She’s often depicted holding torches, keys, scourge, knife, or some combination thereof. Sometimes she’s wearing a polos (headdress) or described as wearing a single sandal.
The keys could be symbols of knowledge, such as keys to the secrets of the Universe. The Orhpic hymn to Hekate addresses her as “holder of the keys of Cosmos”. They could also be keys that open the gates to the Underworld, or actual keys to a temple. The keys played some role in Hekate’s cult, but we don’t know much about it. Strabo tells of a “procession of the key” held each year in Asia Minor (and if the lovely people at The Perseus Project ever get the databases working again I’ll provide the passage. If you want to look it up for yourself, it’s Strabo’s Geography XIV 25).
The scourge she probably borrowed from the Erinyes, underwordly deities who punished mortals who broke oaths or killed members of their own family.

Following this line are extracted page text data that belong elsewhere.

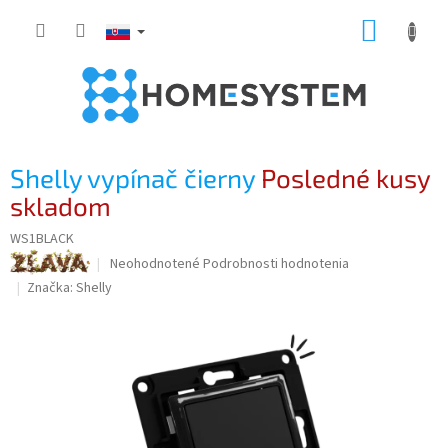
Prejsť
NÁKUP
na
obsah
KOŠÍK
Shelly vypínač čierny
Posledné kusy
skladom
WS1BLACK
Priemerné
Neohodnotené
Podrobnosti hodnotenia
hodnotenie
Značka:
Shelly
produktu
je
0,0
z
5
hviezdičiek.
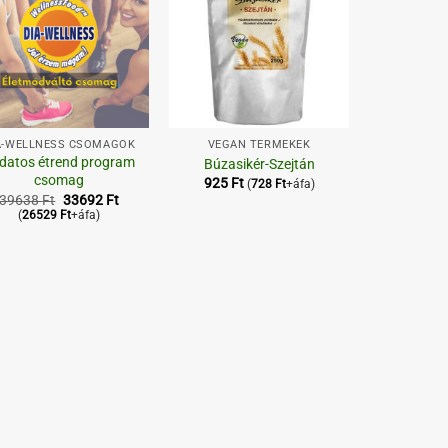
+
A-WELLNESS CSOMAGOK
VEGÁN TERMÉKEK
datos étrend program
Búzasikér-Szejtán
csomag
925
Ft
(
728
Ft
+áfa)
Original
Current
39638
Ft
33692
Ft
price
price
(
26529
Ft
+áfa)
was:
is:
39638 Ft.
33692 Ft.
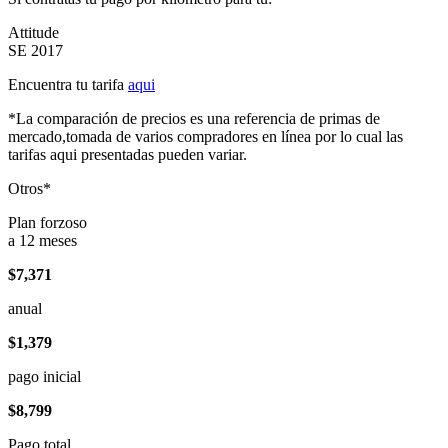
Attitude
SE 2017
Encuentra tu tarifa
aqui
*La comparación de precios es una referencia de primas de
mercado,tomada de varios compradores en línea por lo cual las
tarifas aqui presentadas pueden variar.
Otros*
Plan forzoso
a 12 meses
$7,371
anual
$1,379
pago inicial
$8,799
Pago total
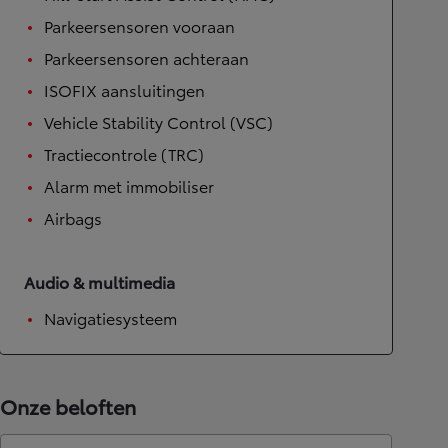
Parkeersensoren vooraan
Parkeersensoren achteraan
ISOFIX aansluitingen
Vehicle Stability Control (VSC)
Tractiecontrole (TRC)
Alarm met immobiliser
Airbags
Audio & multimedia
Navigatiesysteem
Onze beloften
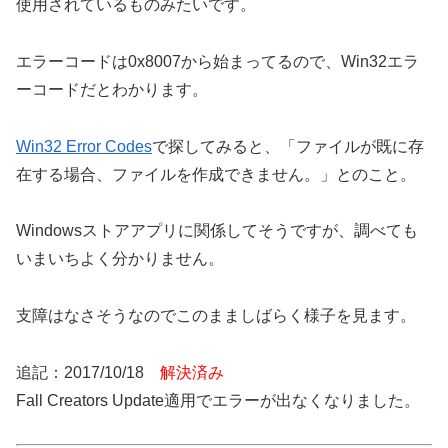
使用されているものみたいです。
エラーコードは0x8007から始まってるので、Win32エラ
ーコードだとわかります。
Win32 Error Codes
で探してみると、「ファイルが既に存
在する場合、ファイルを作成できません。」とのこと。
Windowsストアアプリに関係してそうですが、調べても
いまいちよく分かりません。
支障はなさそうなのでこのまましばらく様子を見ます。
追記：2017/10/18
解決済み
Fall Creators Update適用でエラーが出なくなりました。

Neo-Pagan web sites typically claim that the knife is a symbol of Hekate’s role as midwife, and that it’s used for cutting the umbilical cord. It could just as well be a sacrifical knife, or a knife for cutting herbs. Nobody knows.

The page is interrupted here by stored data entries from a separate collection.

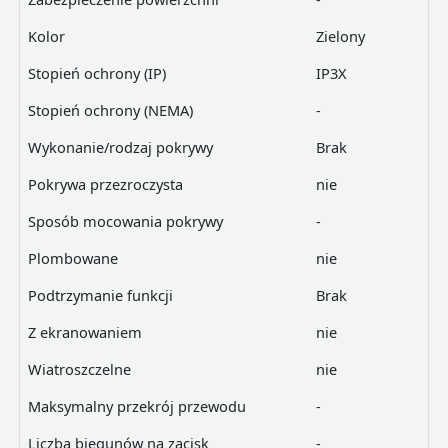
Kolor
Zielony
Stopień ochrony (IP)
IP3X
Stopień ochrony (NEMA)
-
Wykonanie/rodzaj pokrywy
Brak
Pokrywa przezroczysta
nie
Sposób mocowania pokrywy
-
Plombowane
nie
Podtrzymanie funkcji
Brak
Z ekranowaniem
nie
Wiatroszczelne
nie
Maksymalny przekrój przewodu
-
Liczba biegunów na zacisk
-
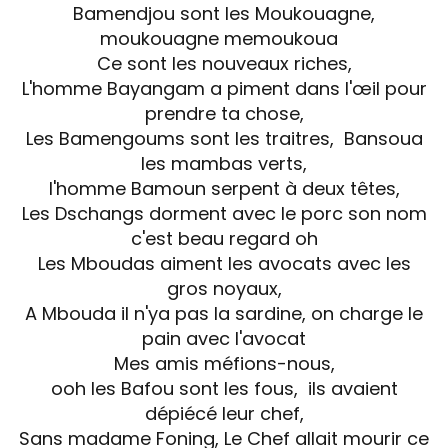
Bamendjou sont les Moukouagne,
moukouagne memoukoua
Ce sont les nouveaux riches,
L'homme Bayangam a piment dans l'œil pour
prendre ta chose,
Les Bamengoums sont les traitres, Bansoua
les mambas verts,
l'homme Bamoun serpent à deux têtes,
Les Dschangs dorment avec le porc son nom
c'est beau regard oh
Les Mboudas aiment les avocats avec les
gros noyaux,
A Mbouda il n'ya pas la sardine, on charge le
pain avec l'avocat
Mes amis méfions-nous,
ooh les Bafou sont les fous, ils avaient
dépiécé leur chef,
Sans madame Foning, Le Chef allait mourir ce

The single sandal is golden, bronze, or brazen. In Porphyry’s On Images Hekate’s symbols very with the phases of the moon.
But, again, the moon is Hecate, the symbol of her varying phases and of her power dependent on the phases. Wherefore her power appears in three forms, having as symbol of the new moon the figure in the white robe and golden sandals, and torches lighted: the basket, which she bears when she has mounted high, is the symbol of the cultivation of the crops, which she makes to grow up according to the increase of her light: and again the symbol of the full moon is the goddess of the brazen sandals.